[BRANO ESTRATTO]
Nel momento in cui il Riformista è andato in stampa, la seduta del Consiglio comunale di Napoli dedicata all’approvazione del bilancio di previsione era ancora in corso: una discussione interminabile che ha devastato i cittadini che l’hanno seguita attraverso i social e sulla quale si possono svolgere alcune riflessioni a prescindere dall’esito del voto. Partiamo da Luigi de Magistris. Nulla, nemmeno un voto favorevole sul bilancio ottenuto con l’aiuto di alcuni settori dell’opposizione, può salvare il sindaco dal totale fallimento della sua esperienza politico-amministrativa: un flop evidente nei fatti ma conclamato anche dai sondaggi che certificano il vertiginoso calo di popolarità di Dema e il giudizio negativo che i napoletani riservano anche alla sua gestione dell’emergenza-Covid.

De Magistris, dunque, è un “morto che cammina”: può anche scongiurare i voti sfavorevoli e magari la conseguente onta del commissariamento, ma non potrà certo salvarsi dal giudizio impietoso della storia che lo collocherà tra i peggiori amministratori che l’Italia e la Campania abbiano mai avuto. Un disavanzo di bilancio di quasi due miliardi e 700 milioni, in dieci anni più che triplicato, rappresenta una condanna a morte (politica e amministrativa, per carità) che non si può evitare. Ha scelto di suicidarsi, invece, il centrodestra napoletano e, in particolare, Forza Italia. Ieri Salvatore Guangi, consigliere berlusconiano, e Domenico Palmieri, da sempre vicino a Stefano Caldoro, sono stati decisivi perché la seduta dell’assemblea civica si svolgesse regolarmente.

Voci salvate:
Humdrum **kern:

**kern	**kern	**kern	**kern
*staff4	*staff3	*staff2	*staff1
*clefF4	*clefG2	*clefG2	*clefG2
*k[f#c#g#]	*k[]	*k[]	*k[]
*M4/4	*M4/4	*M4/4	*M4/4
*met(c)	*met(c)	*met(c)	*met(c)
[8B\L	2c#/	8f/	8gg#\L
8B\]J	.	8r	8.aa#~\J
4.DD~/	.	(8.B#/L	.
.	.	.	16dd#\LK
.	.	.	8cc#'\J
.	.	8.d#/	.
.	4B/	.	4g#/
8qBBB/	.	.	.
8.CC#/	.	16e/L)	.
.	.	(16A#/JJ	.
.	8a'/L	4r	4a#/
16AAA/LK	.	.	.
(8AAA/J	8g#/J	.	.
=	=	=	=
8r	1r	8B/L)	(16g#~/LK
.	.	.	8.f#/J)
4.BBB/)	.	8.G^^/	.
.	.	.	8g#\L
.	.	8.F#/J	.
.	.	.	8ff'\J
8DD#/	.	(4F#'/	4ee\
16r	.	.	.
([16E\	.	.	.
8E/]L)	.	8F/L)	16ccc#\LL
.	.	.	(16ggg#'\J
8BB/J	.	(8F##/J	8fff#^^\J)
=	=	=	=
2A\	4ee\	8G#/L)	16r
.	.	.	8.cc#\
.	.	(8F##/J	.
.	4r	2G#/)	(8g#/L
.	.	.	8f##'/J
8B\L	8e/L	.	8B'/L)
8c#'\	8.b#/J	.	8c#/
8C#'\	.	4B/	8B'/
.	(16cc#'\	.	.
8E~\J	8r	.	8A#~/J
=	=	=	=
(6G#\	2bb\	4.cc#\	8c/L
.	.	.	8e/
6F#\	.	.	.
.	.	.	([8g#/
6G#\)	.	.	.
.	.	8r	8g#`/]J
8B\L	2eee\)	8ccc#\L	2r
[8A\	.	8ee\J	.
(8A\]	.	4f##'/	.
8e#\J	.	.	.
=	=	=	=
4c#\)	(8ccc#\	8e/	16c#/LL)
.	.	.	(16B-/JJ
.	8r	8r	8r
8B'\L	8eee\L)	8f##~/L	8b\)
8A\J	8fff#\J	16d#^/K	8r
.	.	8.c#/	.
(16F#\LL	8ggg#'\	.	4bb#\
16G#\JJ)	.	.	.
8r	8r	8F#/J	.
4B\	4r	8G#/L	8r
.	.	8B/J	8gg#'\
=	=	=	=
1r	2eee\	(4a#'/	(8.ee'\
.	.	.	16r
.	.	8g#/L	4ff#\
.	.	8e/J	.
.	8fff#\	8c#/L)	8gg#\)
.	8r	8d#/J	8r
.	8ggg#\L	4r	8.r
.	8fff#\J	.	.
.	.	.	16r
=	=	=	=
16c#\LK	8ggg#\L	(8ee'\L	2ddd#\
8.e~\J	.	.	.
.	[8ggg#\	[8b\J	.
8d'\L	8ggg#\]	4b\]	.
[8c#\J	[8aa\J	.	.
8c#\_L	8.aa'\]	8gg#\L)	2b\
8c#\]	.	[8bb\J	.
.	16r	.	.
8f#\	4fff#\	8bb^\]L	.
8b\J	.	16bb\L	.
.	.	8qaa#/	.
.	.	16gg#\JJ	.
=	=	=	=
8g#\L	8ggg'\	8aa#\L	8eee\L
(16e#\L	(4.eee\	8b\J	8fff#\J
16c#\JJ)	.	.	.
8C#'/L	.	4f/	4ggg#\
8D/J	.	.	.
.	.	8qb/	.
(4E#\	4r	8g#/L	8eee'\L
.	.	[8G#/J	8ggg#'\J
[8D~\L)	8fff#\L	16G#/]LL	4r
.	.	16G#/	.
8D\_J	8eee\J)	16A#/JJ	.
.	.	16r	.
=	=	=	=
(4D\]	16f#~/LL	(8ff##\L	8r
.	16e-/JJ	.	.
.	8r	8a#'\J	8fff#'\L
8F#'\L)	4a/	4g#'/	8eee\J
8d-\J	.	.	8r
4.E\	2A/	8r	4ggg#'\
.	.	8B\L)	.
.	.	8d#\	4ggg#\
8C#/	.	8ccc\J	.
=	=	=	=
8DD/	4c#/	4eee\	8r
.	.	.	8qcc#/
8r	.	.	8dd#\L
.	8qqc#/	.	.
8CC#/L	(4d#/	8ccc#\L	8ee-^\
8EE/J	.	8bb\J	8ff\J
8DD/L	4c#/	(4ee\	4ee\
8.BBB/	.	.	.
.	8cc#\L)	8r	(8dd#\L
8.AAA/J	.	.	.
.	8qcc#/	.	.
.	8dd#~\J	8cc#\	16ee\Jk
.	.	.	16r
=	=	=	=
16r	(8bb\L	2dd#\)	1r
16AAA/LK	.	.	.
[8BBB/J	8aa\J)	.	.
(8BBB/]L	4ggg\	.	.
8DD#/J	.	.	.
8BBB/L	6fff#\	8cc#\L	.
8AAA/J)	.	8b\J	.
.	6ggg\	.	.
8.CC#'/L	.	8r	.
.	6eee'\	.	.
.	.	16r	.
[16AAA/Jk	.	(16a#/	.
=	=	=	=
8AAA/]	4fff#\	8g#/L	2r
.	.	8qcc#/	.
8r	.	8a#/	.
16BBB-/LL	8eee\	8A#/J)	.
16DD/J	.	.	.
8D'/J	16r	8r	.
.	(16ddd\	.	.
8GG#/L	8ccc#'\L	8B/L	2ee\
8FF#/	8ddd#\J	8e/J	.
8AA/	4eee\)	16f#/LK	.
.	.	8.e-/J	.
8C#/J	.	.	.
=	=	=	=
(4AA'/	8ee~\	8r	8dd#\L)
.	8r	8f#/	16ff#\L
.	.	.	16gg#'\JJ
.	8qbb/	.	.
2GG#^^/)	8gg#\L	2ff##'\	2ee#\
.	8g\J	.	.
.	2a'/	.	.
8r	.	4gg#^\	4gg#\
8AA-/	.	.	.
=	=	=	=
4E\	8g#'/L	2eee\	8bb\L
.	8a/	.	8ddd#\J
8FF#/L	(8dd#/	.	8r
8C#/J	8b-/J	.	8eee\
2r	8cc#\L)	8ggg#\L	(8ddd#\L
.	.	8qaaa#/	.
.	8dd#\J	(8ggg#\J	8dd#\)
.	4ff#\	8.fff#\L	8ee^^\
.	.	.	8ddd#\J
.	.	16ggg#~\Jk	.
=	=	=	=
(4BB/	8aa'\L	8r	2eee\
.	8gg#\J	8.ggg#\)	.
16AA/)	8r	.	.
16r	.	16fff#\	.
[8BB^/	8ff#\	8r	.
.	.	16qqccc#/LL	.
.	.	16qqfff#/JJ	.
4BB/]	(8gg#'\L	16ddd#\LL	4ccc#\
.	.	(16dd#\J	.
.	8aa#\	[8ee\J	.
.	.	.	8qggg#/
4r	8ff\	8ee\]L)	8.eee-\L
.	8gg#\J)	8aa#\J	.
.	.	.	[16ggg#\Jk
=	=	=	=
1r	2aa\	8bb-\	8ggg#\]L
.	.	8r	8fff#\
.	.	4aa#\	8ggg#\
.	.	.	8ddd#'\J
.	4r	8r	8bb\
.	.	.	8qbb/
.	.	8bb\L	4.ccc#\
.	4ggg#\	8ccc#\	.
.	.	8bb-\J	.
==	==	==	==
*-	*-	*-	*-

[COMPITI RICHIESTI]
1 - Cita alla lettera il brano, a partire da "De Magistris, dunque, è" e fino a "si svolgesse regolarmente.".
2 - Elenca tutte le persone che il brano indica con nome e cognome.
3 - Traduci in inglese questa frase del brano: "Ieri Salvatore Guangi, consigliere berlusconiano, e Domenico Palmieri, da sempre vicino a Stefano Caldoro, sono stati decisivi perché la seduta dell’assemblea civica si svolgesse regolarmente."
Per rispondere basati soltanto sul brano.

[LE TUE RISPOSTE]
1 -
De Magistris, dunque, è un “morto che cammina”: può anche scongiurare i voti sfavorevoli e magari la conseguente onta del commissariamento, ma non potrà certo salvarsi dal giudizio impietoso della storia che lo collocherà tra i peggiori amministratori che l’Italia e la Campania abbiano mai avuto. Un disavanzo di bilancio di quasi due miliardi e 700 milioni, in dieci anni più che triplicato, rappresenta una condanna a morte (politica e amministrativa, per carità) che non si può evitare. Ha scelto di suicidarsi, invece, il centrodestra napoletano e, in particolare, Forza Italia. Ieri Salvatore Guangi, consigliere berlusconiano, e Domenico Palmieri, da sempre vicino a Stefano Caldoro, sono stati decisivi perché la seduta dell’assemblea civica si svolgesse regolarmente.

2 -
Luigi de Magistris
Salvatore Guangi
Domenico Palmieri
Stefano Caldoro

3 - Yesterday Salvatore Guangi, a Berlusconi-aligned councilor, and Domenico Palmieri, long close to Stefano Caldoro, were decisive in ensuring that the session of the city assembly took place as scheduled.